===== EXCERTO SELECIONADO =====

Está a referir-se exactamente a quê?

Há quem veja na lusofonia uma maneira de perpetuar a nostalgia do império. Como quem diz que se não se insistir na lusofonia perde-se a influência toda… tudo isso deve ser posto no passado, porque agora perseguimos um objectivo comum, que é o bem-estar dos nossos povos e o que poderemos fazer em conjunto para nos apoiarmos uns aos outros.

Como avalia a saúde da democracia em Moçambique?

A democracia está a desenvolver-se. Faço questão de dizer que em Moçambique a democracia não começou só quando instituímos o multipartidarismo. Já tínhamos uma democracia participativa muito ampla, com uma grande colaboração da população na gestão da coisa pública. Agora estão a combinar-se as duas formas, a representativa e a participativa. No meu tempo era prática fazer presidências abertas em Moçambique, importei o nome de Portugal. Um presidente não só visita as regiões como discute directamente com as instituições de base e com a população. O Presidente apercebe-se de qual é o pulsar e, além disso, anota os anseios da população para os incluir na elaboração da política do Estado. A democracia multipartidária veio trazer a representação de várias forças políticas, mas a maior força política que está no Governo, a Frelimo, continua a fazer tudo para que a população participe directamente na coisa pública.

===== DADOS REGISTADOS =====

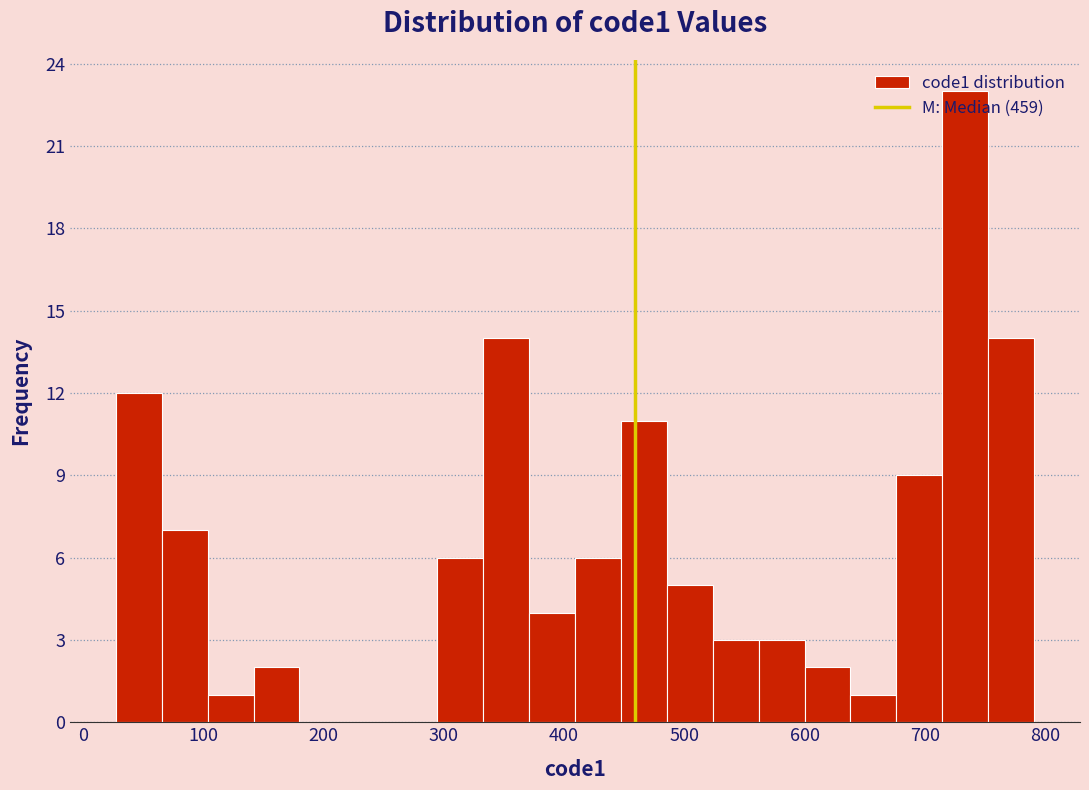

Read against the x-axis, roughly where is the centre of the tallest bar?

730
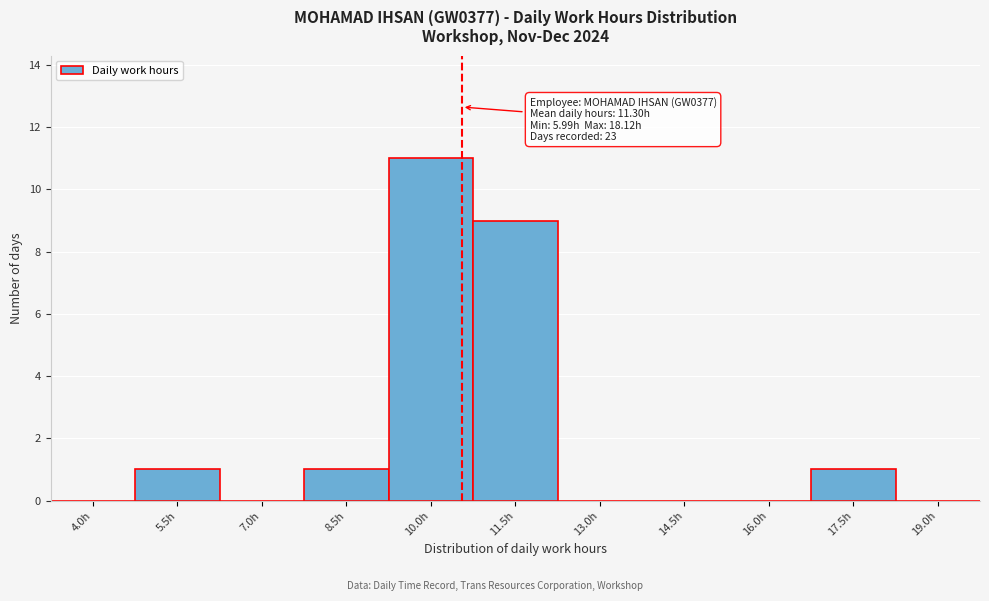

Reading left to right, transcribe all the data shown in this chart.

4.0h=0	5.5h=1	7.0h=0	8.5h=1	10.0h=11	11.5h=9	13.0h=0	14.5h=0	16.0h=0	17.5h=1	19.0h=0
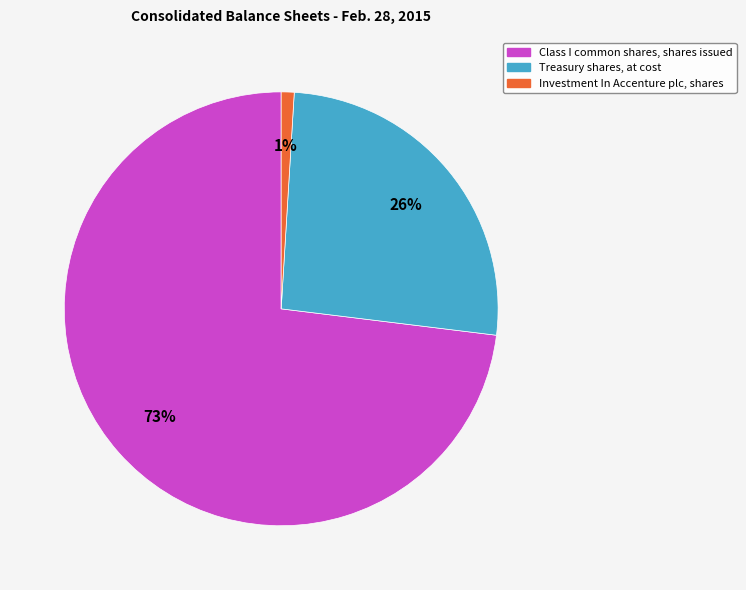

Does Class I common shares, shares issued account for over 50% of the chart?

Yes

=====

* [PROBLEMAS A RESOLVER]
a – Reescreva a parte do excerto que começa com as palavras "Está a referir-se" e termina com "democracia em Moçambique?", trocando "lusofonia" por "comunidade lusófona".
b – Responda com base no excerto:
(i) Que objetivo comum se persegue agora, segundo o entrevistado?
(ii) De que país foi importado o nome "presidências abertas"?
(iii) Qual é a força política que está no Governo?
Responda baseando-se unicamente no excerto.

* [RESPOSTAS DO EXERCÍCIO]
a –
Está a referir-se exactamente a quê?

Há quem veja na comunidade lusófona uma maneira de perpetuar a nostalgia do império. Como quem diz que se não se insistir na comunidade lusófona perde-se a influência toda… tudo isso deve ser posto no passado, porque agora perseguimos um objectivo comum, que é o bem-estar dos nossos povos e o que poderemos fazer em conjunto para nos apoiarmos uns aos outros.

Como avalia a saúde da democracia em Moçambique?

b –
(i) O bem-estar dos povos e o que se poderá fazer em conjunto para se apoiarem uns aos outros.
(ii) De Portugal.
(iii) A Frelimo.